In Theorem 6.32. pg 355 of Rotman's Hom. Alg., he proves that two different construction of Torsions conincide,
$$Tor_n^R(A,B) \cong tor_n^R(A,B)$$
where
If $B$ is a left $R$-module and $T = - \otimes_R B$, define left derived functor $$Tor_n^R(-, B) = L_nT.$$
If $A$ is a right $R$-module and $T=A \otimes_R - $, define $$tor_n^R(A,-) = L_nT.$$
It is a diagrammatic proof so I hope you may have a look at link. There is one part of proof which I cannot understand:
$W=Tor_1(K_{i-1},V_{j-1}), X=Tor_1(K_{i-1},V_{j}), \ldots $
This isn't clear from the definition given. What we should have is that $$Tor_1(K_{i-1},V_j) \cong \ker d_1/im \, d_2$$
where with $T=- \otimes_RV_j$, $$ TP_{i+2} \xrightarrow{d_2} TP_{i+1} \xrightarrow{d_1} TP_i \xrightarrow {d_0} K_{i-1} $$
why do the equalities hold? In fact even if it holds, shouldnt it be an isomorphism?
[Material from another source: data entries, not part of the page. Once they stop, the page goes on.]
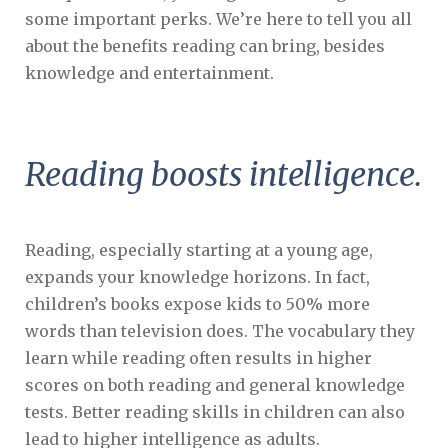
some important perks. We’re here to tell you all
about the benefits reading can bring, besides
knowledge and entertainment.
Reading boosts intelligence.
Reading, especially starting at a young age,
expands your knowledge horizons. In fact,
children’s books expose kids to 50% more
words than television does. The vocabulary they
learn while reading often results in higher
scores on both reading and general knowledge
tests. Better reading skills in children can also
lead to higher intelligence as adults.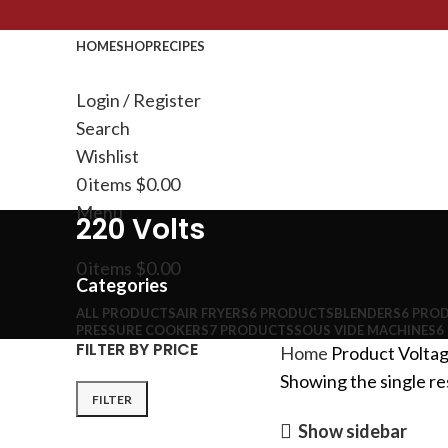
HOME
SHOP
RECIPES
Login / Register
Search
Wishlist
0
items
$
0.00
Menu
220 Volts
0
items
$
0.00
Categories
ALL
PRODUCTS
AIR FRYERS
6 PRODUCTS
BLENDERS
6 PRO
PRESSURE COOKERS
7 PRODUCTS
SOUS VIDE MACHINES
6
FILTER BY PRICE
Home
Product Volta
Showing the single re
FILTER
Show sidebar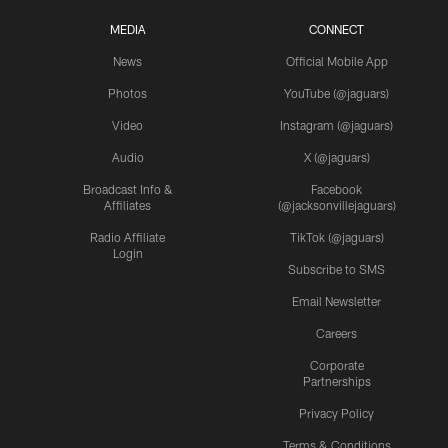
MEDIA
CONNECT
News
Official Mobile App
Photos
YouTube (@jaguars)
Video
Instagram (@jaguars)
Audio
X (@jaguars)
Broadcast Info &
Facebook
Affiliates
(@jacksonvillejaguars)
Radio Affiliate
TikTok (@jaguars)
Login
Subscribe to SMS
Email Newsletter
Careers
Corporate
Partnerships
Privacy Policy
Terms & Conditions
Note that if you have a short exact sequence $0\to K\to P \to L\to 0$ with $P$ projective and $M$ is a module (to the correct side) then the long exact sequence reads ($P$ projective!)
$$\operatorname{Tor}_1(P,M)=0\to \operatorname{Tor}_1(L,M)\to K\otimes M\to P\otimes M\to L\otimes M\to 0$$
so that $\operatorname{Tor}_1(L,M)$ is the kernel of $K\otimes M\to P\otimes M$. This is what Rotman is using throughout.